◆ Required action:
Look over the listing below and tally the lines in which the word "SkinSpirit" turns up. Answer with the tally only.

◆ Data section:
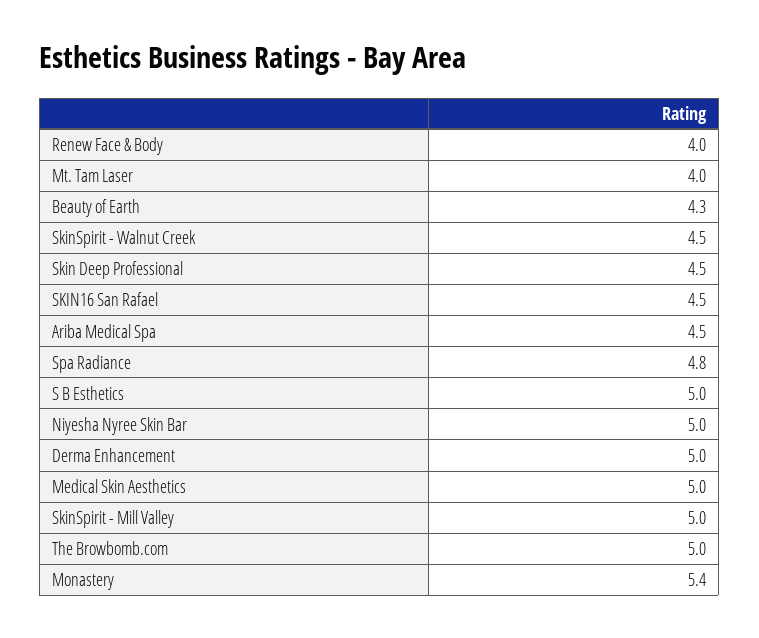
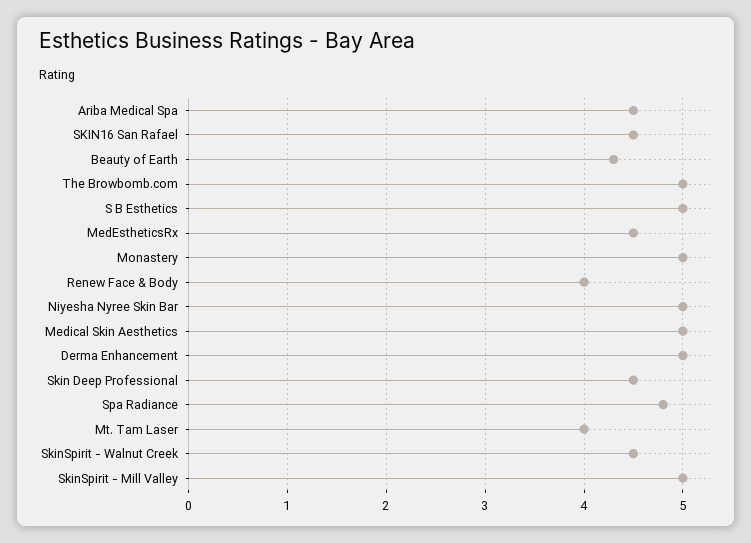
  {
    "Renew Face & Body": 4,
    "Mt. Tam Laser": 4,
    "Beauty of Earth": 4.3,
    "SkinSpirit - Walnut Creek": 4.5,
    "Skin Deep Professional": 4.5,
    "SKIN16 San Rafael": 4.5,
    "Ariba Medical Spa": 4.5,
    "Spa Radiance": 4.8,
    "S B Esthetics": 5,
    "Niyesha Nyree Skin Bar": 5,
    "Derma Enhancement": 5,
    "Medical Skin Aesthetics": 5,
    "SkinSpirit - Mill Valley": 5,
    "The Browbomb.com": 5,
-   "Monastery": 5.4
+   "Monastery": 5,
+   "MedEstheticsRx": 4.5
  }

◆ Exercise solution:
2